* **Description of the task**
After finding the line that contains "bubbles in the" in the material below, print that line and all subsequent lines exactly, up to and including the last.

════════════════════

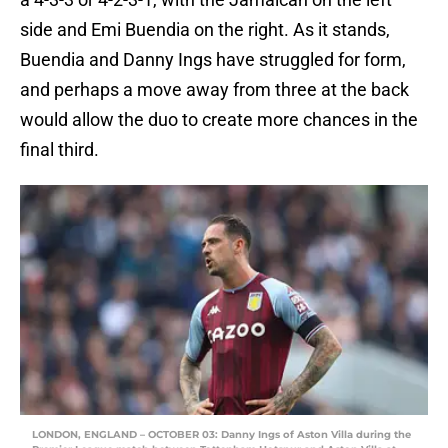
side and Emi Buendia on the right. As it stands,
Buendia and Danny Ings have struggled for form,
and perhaps a move away from three at the back
would allow the duo to create more chances in the
final third.
LONDON, ENGLAND – OCTOBER 03: Danny Ings of Aston Villa during the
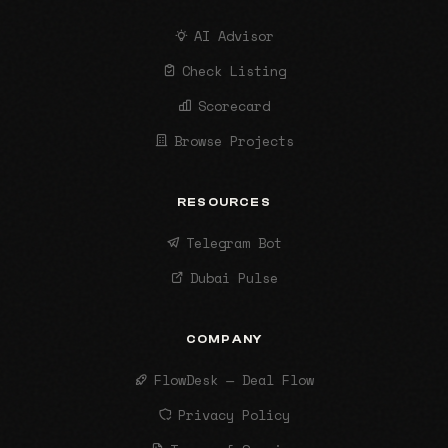
AI Advisor
Check Listing
Scorecard
Browse Projects
RESOURCES
Telegram Bot
Dubai Pulse
COMPANY
FlowDesk — Deal Flow
Privacy Policy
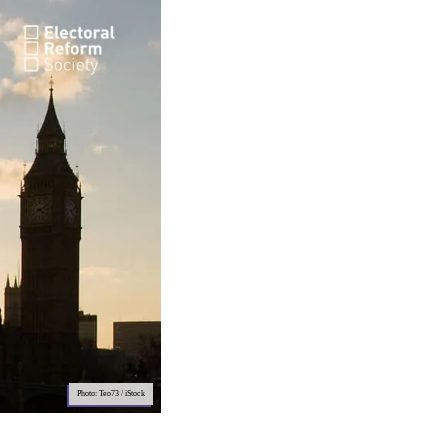
Photo: Teo73 / iStock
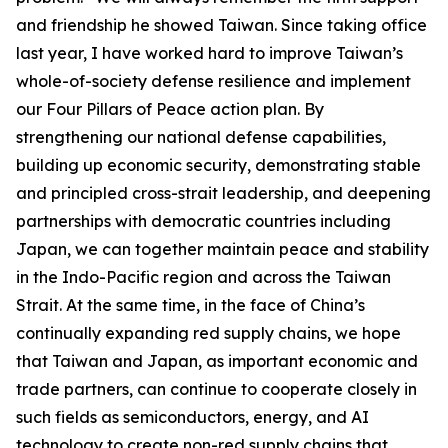
and friendship he showed Taiwan. Since taking office
last year, I have worked hard to improve Taiwan’s
whole-of-society defense resilience and implement
our Four Pillars of Peace action plan. By
strengthening our national defense capabilities,
building up economic security, demonstrating stable
and principled cross-strait leadership, and deepening
partnerships with democratic countries including
Japan, we can together maintain peace and stability
in the Indo-Pacific region and across the Taiwan
Strait. At the same time, in the face of China’s
continually expanding red supply chains, we hope
that Taiwan and Japan, as important economic and
trade partners, can continue to cooperate closely in
such fields as semiconductors, energy, and AI
technology to create non-red supply chains that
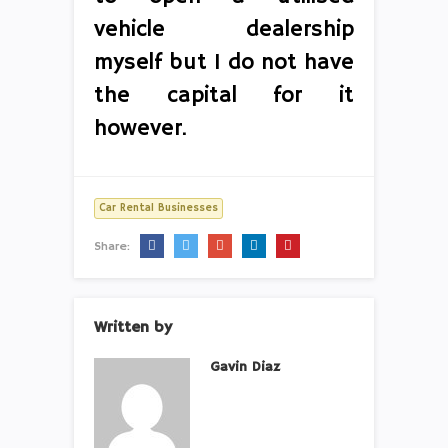
vehicle dealership
myself but I do not have
the capital for it
however.
Car Rental Businesses
Share:
Written by
Gavin Diaz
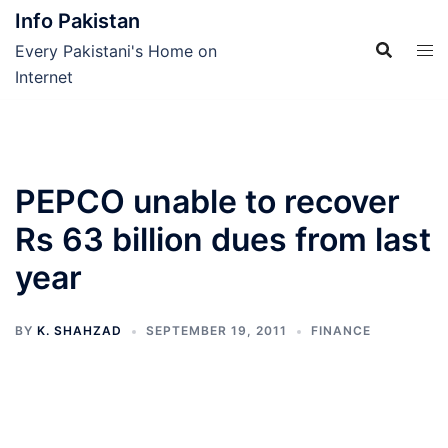
Skip
Info Pakistan
to
Every Pakistani's Home on
content
Internet
PEPCO unable to recover
Rs 63 billion dues from last
year
BY
K. SHAHZAD
SEPTEMBER 19, 2011
FINANCE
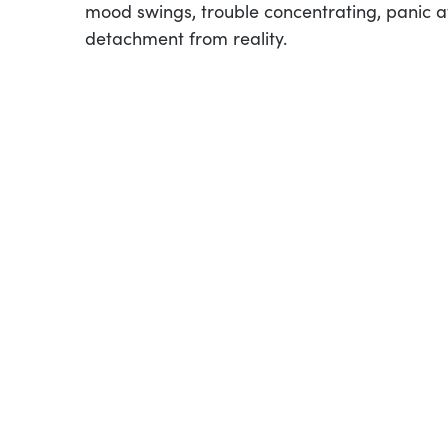
mood swings, trouble concentrating, panic at
detachment from reality.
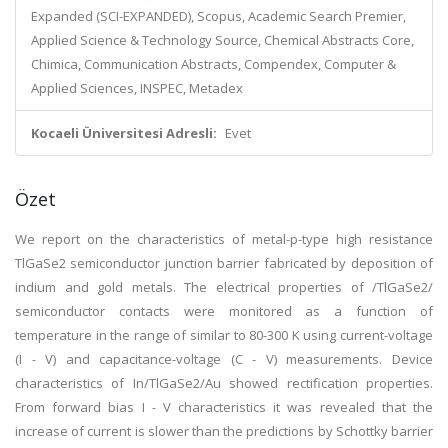
Expanded (SCI-EXPANDED), Scopus, Academic Search Premier,
Applied Science & Technology Source, Chemical Abstracts Core,
Chimica, Communication Abstracts, Compendex, Computer &
Applied Sciences, INSPEC, Metadex
Kocaeli Üniversitesi Adresli:
Evet
Özet
We report on the characteristics of metal-p-type high resistance
TlGaSe2 semiconductor junction barrier fabricated by deposition of
indium and gold metals. The electrical properties of /TlGaSe2/
semiconductor contacts were monitored as a function of
temperature in the range of similar to 80-300 K using current-voltage
(I - V) and capacitance-voltage (C - V) measurements. Device
characteristics of In/TlGaSe2/Au showed rectification properties.
From forward bias I - V characteristics it was revealed that the
increase of current is slower than the predictions by Schottky barrier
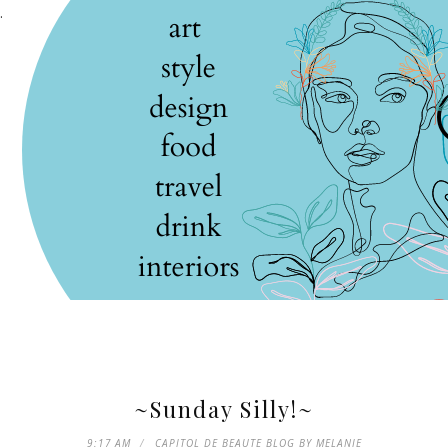
.
~Sunday Silly!~
9:17 AM
CAPITOL DE BEAUTE BLOG BY MELANIE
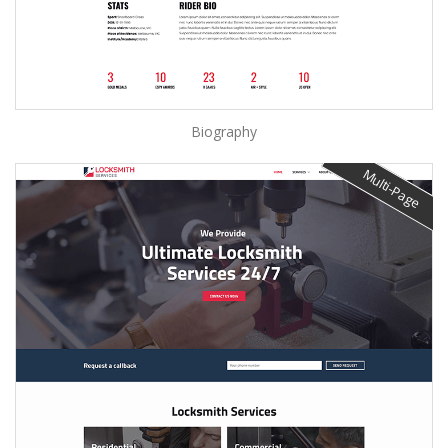
Biography
Multi-Page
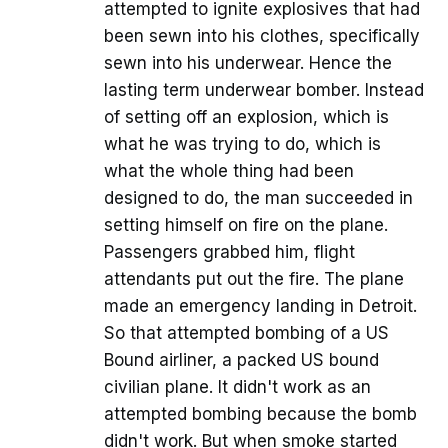
attempted to ignite explosives that had
been sewn into his clothes, specifically
sewn into his underwear. Hence the
lasting term underwear bomber. Instead
of setting off an explosion, which is
what he was trying to do, which is
what the whole thing had been
designed to do, the man succeeded in
setting himself on fire on the plane.
Passengers grabbed him, flight
attendants put out the fire. The plane
made an emergency landing in Detroit.
So that attempted bombing of a US
Bound airliner, a packed US bound
civilian plane. It didn't work as an
attempted bombing because the bomb
didn't work. But when smoke started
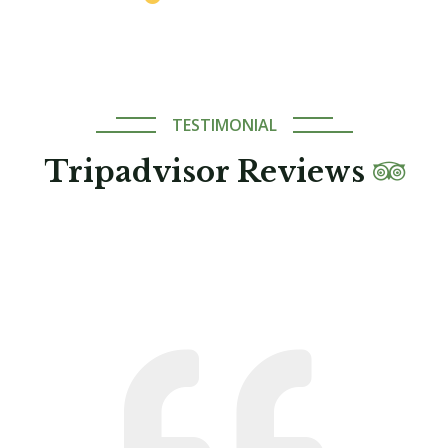
TESTIMONIAL
Tripadvisor Reviews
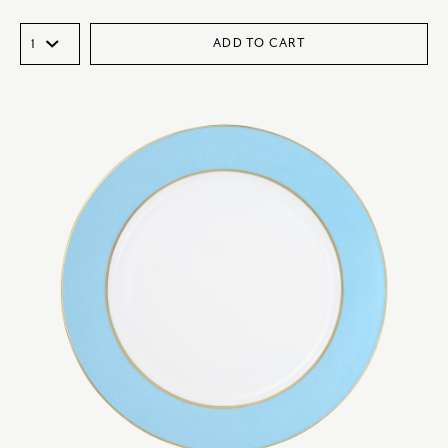
ADD TO CART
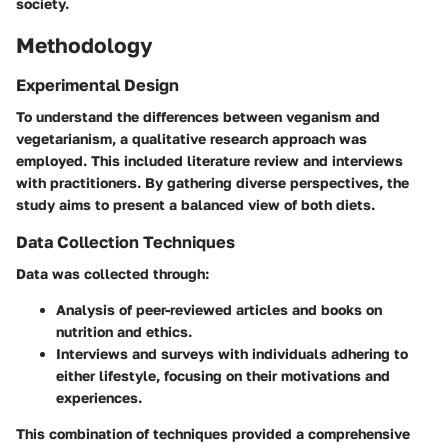
society.
Methodology
Experimental Design
To understand the differences between veganism and
vegetarianism, a qualitative research approach was
employed. This included literature review and interviews
with practitioners. By gathering diverse perspectives, the
study aims to present a balanced view of both diets.
Data Collection Techniques
Data was collected through:
Analysis of peer-reviewed articles and books on
nutrition and ethics.
Interviews and surveys with individuals adhering to
either lifestyle, focusing on their motivations and
experiences.
This combination of techniques provided a comprehensive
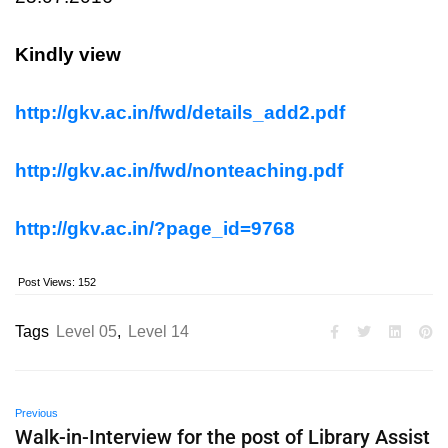
Kindly view
http://gkv.ac.in/fwd/details_add2.pdf
http://gkv.ac.in/fwd/nonteaching.pdf
http://gkv.ac.in/?page_id=9768
Post Views:
152
Tags
Level 05
,
Level 14
Previous
Walk-in-Interview for the post of Library Assist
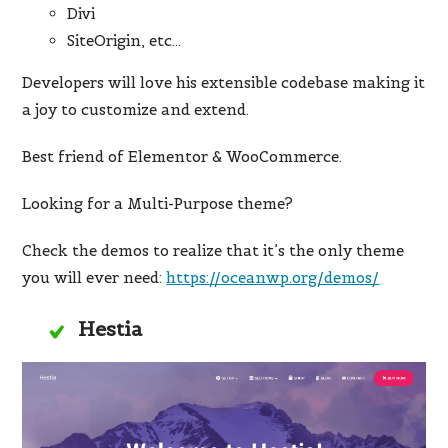
Divi
SiteOrigin, etc…
Developers will love his extensible codebase making it
a joy to customize and extend.
Best friend of Elementor & WooCommerce.
Looking for a Multi-Purpose theme?
Check the demos to realize that it’s the only theme
you will ever need:
https://oceanwp.org/demos/
Hestia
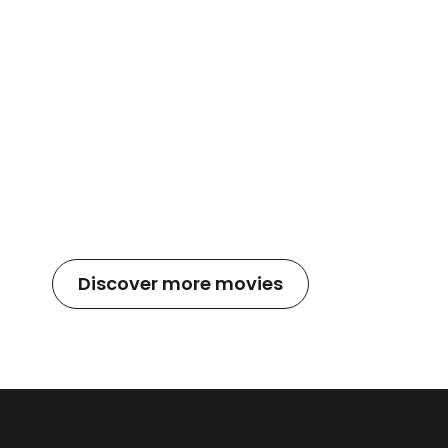
Discover more movies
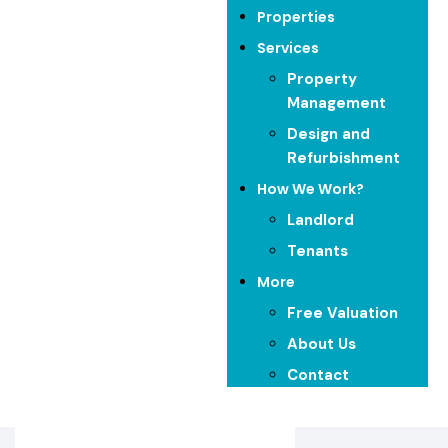
Properties
Start Exploring
Services
Property
Management
Design and
Refurbishment
How We Work?
Landlord
Tenants
More
Free Valuation
Our Featured Properties​
About Us
Contact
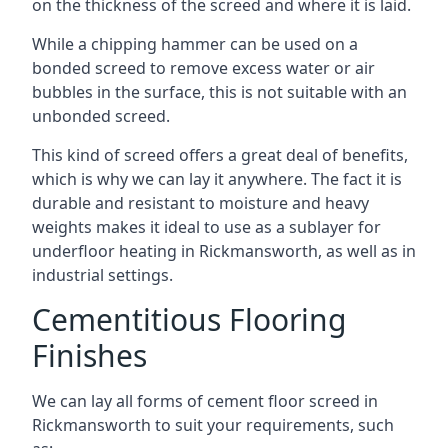
on the thickness of the screed and where it is laid.
While a chipping hammer can be used on a
bonded screed to remove excess water or air
bubbles in the surface, this is not suitable with an
unbonded screed.
This kind of screed offers a great deal of benefits,
which is why we can lay it anywhere. The fact it is
durable and resistant to moisture and heavy
weights makes it ideal to use as a sublayer for
underfloor heating in Rickmansworth, as well as in
industrial settings.
Cementitious Flooring
Finishes
We can lay all forms of cement floor screed in
Rickmansworth to suit your requirements, such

════════════════════

* **Your solution**
bubbles in the surface, this is not suitable with an
unbonded screed.
This kind of screed offers a great deal of benefits,
which is why we can lay it anywhere. The fact it is
durable and resistant to moisture and heavy
weights makes it ideal to use as a sublayer for
underfloor heating in Rickmansworth, as well as in
industrial settings.
Cementitious Flooring
Finishes
We can lay all forms of cement floor screed in
Rickmansworth to suit your requirements, such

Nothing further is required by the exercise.